──────── Task data ────────

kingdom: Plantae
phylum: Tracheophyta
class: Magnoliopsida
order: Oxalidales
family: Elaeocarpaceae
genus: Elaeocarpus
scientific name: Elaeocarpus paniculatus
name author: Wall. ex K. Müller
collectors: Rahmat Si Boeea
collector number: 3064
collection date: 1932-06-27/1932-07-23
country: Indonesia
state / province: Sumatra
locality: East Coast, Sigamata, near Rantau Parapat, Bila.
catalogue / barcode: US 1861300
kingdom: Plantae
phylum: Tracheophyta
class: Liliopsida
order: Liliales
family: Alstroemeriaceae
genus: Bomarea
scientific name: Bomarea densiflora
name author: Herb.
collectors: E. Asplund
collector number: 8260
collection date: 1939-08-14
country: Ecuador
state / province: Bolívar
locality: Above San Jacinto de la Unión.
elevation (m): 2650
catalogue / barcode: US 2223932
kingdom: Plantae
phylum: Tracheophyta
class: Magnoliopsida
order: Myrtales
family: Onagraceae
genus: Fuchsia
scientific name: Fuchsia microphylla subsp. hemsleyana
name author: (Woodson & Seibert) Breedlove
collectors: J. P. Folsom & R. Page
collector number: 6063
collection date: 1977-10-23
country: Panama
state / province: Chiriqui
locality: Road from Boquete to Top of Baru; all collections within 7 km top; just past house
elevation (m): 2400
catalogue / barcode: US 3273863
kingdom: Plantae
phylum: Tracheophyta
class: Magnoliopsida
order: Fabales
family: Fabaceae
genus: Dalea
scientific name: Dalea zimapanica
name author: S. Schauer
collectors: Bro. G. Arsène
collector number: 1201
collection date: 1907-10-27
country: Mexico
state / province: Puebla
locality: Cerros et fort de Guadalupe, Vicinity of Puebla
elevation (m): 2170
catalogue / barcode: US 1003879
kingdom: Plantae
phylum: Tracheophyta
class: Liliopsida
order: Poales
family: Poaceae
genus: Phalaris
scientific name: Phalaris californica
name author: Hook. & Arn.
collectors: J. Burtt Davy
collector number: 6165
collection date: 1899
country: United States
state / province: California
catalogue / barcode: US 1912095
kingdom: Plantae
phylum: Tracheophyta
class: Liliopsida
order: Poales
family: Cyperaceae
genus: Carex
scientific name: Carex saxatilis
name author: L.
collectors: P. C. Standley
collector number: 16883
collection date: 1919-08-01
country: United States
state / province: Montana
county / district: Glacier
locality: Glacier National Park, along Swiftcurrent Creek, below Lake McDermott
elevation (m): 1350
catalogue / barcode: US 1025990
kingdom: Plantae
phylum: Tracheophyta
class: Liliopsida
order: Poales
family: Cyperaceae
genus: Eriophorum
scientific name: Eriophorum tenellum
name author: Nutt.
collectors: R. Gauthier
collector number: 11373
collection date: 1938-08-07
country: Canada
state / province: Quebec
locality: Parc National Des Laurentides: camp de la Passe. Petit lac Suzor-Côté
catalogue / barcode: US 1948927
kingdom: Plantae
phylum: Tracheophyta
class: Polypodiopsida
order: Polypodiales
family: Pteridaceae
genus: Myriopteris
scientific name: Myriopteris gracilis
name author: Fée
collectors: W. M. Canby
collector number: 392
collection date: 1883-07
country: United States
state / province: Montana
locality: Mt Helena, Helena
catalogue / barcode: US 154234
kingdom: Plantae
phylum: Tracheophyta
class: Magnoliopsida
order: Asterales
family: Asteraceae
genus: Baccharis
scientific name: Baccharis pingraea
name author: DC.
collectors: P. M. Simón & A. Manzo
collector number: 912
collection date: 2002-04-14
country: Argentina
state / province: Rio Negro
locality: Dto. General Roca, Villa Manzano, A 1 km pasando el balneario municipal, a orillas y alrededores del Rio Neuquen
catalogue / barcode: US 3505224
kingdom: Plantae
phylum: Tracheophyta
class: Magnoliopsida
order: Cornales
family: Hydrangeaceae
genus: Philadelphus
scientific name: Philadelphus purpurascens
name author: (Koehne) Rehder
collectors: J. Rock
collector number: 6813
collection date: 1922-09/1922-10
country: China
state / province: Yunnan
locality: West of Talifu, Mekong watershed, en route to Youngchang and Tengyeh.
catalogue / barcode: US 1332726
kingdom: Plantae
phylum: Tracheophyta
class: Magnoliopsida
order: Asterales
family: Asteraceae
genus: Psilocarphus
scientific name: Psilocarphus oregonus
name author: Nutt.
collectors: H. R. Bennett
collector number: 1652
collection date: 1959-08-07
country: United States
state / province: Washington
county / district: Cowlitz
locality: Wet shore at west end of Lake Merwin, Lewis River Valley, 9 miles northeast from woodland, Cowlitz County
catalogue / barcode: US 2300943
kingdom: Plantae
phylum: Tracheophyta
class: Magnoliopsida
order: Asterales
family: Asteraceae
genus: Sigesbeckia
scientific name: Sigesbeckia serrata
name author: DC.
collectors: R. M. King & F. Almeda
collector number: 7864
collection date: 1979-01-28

────────

What you need to do
Copy out all of the items above, replacing each "locality" with "collection site" and leaving everything else unchanged.

Result for this task
kingdom: Plantae
phylum: Tracheophyta
class: Magnoliopsida
order: Oxalidales
family: Elaeocarpaceae
genus: Elaeocarpus
scientific name: Elaeocarpus paniculatus
name author: Wall. ex K. Müller
collectors: Rahmat Si Boeea
collector number: 3064
collection date: 1932-06-27/1932-07-23
country: Indonesia
state / province: Sumatra
collection site: East Coast, Sigamata, near Rantau Parapat, Bila.
catalogue / barcode: US 1861300
kingdom: Plantae
phylum: Tracheophyta
class: Liliopsida
order: Liliales
family: Alstroemeriaceae
genus: Bomarea
scientific name: Bomarea densiflora
name author: Herb.
collectors: E. Asplund
collector number: 8260
collection date: 1939-08-14
country: Ecuador
state / province: Bolívar
collection site: Above San Jacinto de la Unión.
elevation (m): 2650
catalogue / barcode: US 2223932
kingdom: Plantae
phylum: Tracheophyta
class: Magnoliopsida
order: Myrtales
family: Onagraceae
genus: Fuchsia
scientific name: Fuchsia microphylla subsp. hemsleyana
name author: (Woodson & Seibert) Breedlove
collectors: J. P. Folsom & R. Page
collector number: 6063
collection date: 1977-10-23
country: Panama
state / province: Chiriqui
collection site: Road from Boquete to Top of Baru; all collections within 7 km top; just past house
elevation (m): 2400
catalogue / barcode: US 3273863
kingdom: Plantae
phylum: Tracheophyta
class: Magnoliopsida
order: Fabales
family: Fabaceae
genus: Dalea
scientific name: Dalea zimapanica
name author: S. Schauer
collectors: Bro. G. Arsène
collector number: 1201
collection date: 1907-10-27
country: Mexico
state / province: Puebla
collection site: Cerros et fort de Guadalupe, Vicinity of Puebla
elevation (m): 2170
catalogue / barcode: US 1003879
kingdom: Plantae
phylum: Tracheophyta
class: Liliopsida
order: Poales
family: Poaceae
genus: Phalaris
scientific name: Phalaris californica
name author: Hook. & Arn.
collectors: J. Burtt Davy
collector number: 6165
collection date: 1899
country: United States
state / province: California
catalogue / barcode: US 1912095
kingdom: Plantae
phylum: Tracheophyta
class: Liliopsida
order: Poales
family: Cyperaceae
genus: Carex
scientific name: Carex saxatilis
name author: L.
collectors: P. C. Standley
collector number: 16883
collection date: 1919-08-01
country: United States
state / province: Montana
county / district: Glacier
collection site: Glacier National Park, along Swiftcurrent Creek, below Lake McDermott
elevation (m): 1350
catalogue / barcode: US 1025990
kingdom: Plantae
phylum: Tracheophyta
class: Liliopsida
order: Poales
family: Cyperaceae
genus: Eriophorum
scientific name: Eriophorum tenellum
name author: Nutt.
collectors: R. Gauthier
collector number: 11373
collection date: 1938-08-07
country: Canada
state / province: Quebec
collection site: Parc National Des Laurentides: camp de la Passe. Petit lac Suzor-Côté
catalogue / barcode: US 1948927
kingdom: Plantae
phylum: Tracheophyta
class: Polypodiopsida
order: Polypodiales
family: Pteridaceae
genus: Myriopteris
scientific name: Myriopteris gracilis
name author: Fée
collectors: W. M. Canby
collector number: 392
collection date: 1883-07
country: United States
state / province: Montana
collection site: Mt Helena, Helena
catalogue / barcode: US 154234
kingdom: Plantae
phylum: Tracheophyta
class: Magnoliopsida
order: Asterales
family: Asteraceae
genus: Baccharis
scientific name: Baccharis pingraea
name author: DC.
collectors: P. M. Simón & A. Manzo
collector number: 912
collection date: 2002-04-14
country: Argentina
state / province: Rio Negro
collection site: Dto. General Roca, Villa Manzano, A 1 km pasando el balneario municipal, a orillas y alrededores del Rio Neuquen
catalogue / barcode: US 3505224
kingdom: Plantae
phylum: Tracheophyta
class: Magnoliopsida
order: Cornales
family: Hydrangeaceae
genus: Philadelphus
scientific name: Philadelphus purpurascens
name author: (Koehne) Rehder
collectors: J. Rock
collector number: 6813
collection date: 1922-09/1922-10
country: China
state / province: Yunnan
collection site: West of Talifu, Mekong watershed, en route to Youngchang and Tengyeh.
catalogue / barcode: US 1332726
kingdom: Plantae
phylum: Tracheophyta
class: Magnoliopsida
order: Asterales
family: Asteraceae
genus: Psilocarphus
scientific name: Psilocarphus oregonus
name author: Nutt.
collectors: H. R. Bennett
collector number: 1652
collection date: 1959-08-07
country: United States
state / province: Washington
county / district: Cowlitz
collection site: Wet shore at west end of Lake Merwin, Lewis River Valley, 9 miles northeast from woodland, Cowlitz County
catalogue / barcode: US 2300943
kingdom: Plantae
phylum: Tracheophyta
class: Magnoliopsida
order: Asterales
family: Asteraceae
genus: Sigesbeckia
scientific name: Sigesbeckia serrata
name author: DC.
collectors: R. M. King & F. Almeda
collector number: 7864
collection date: 1979-01-28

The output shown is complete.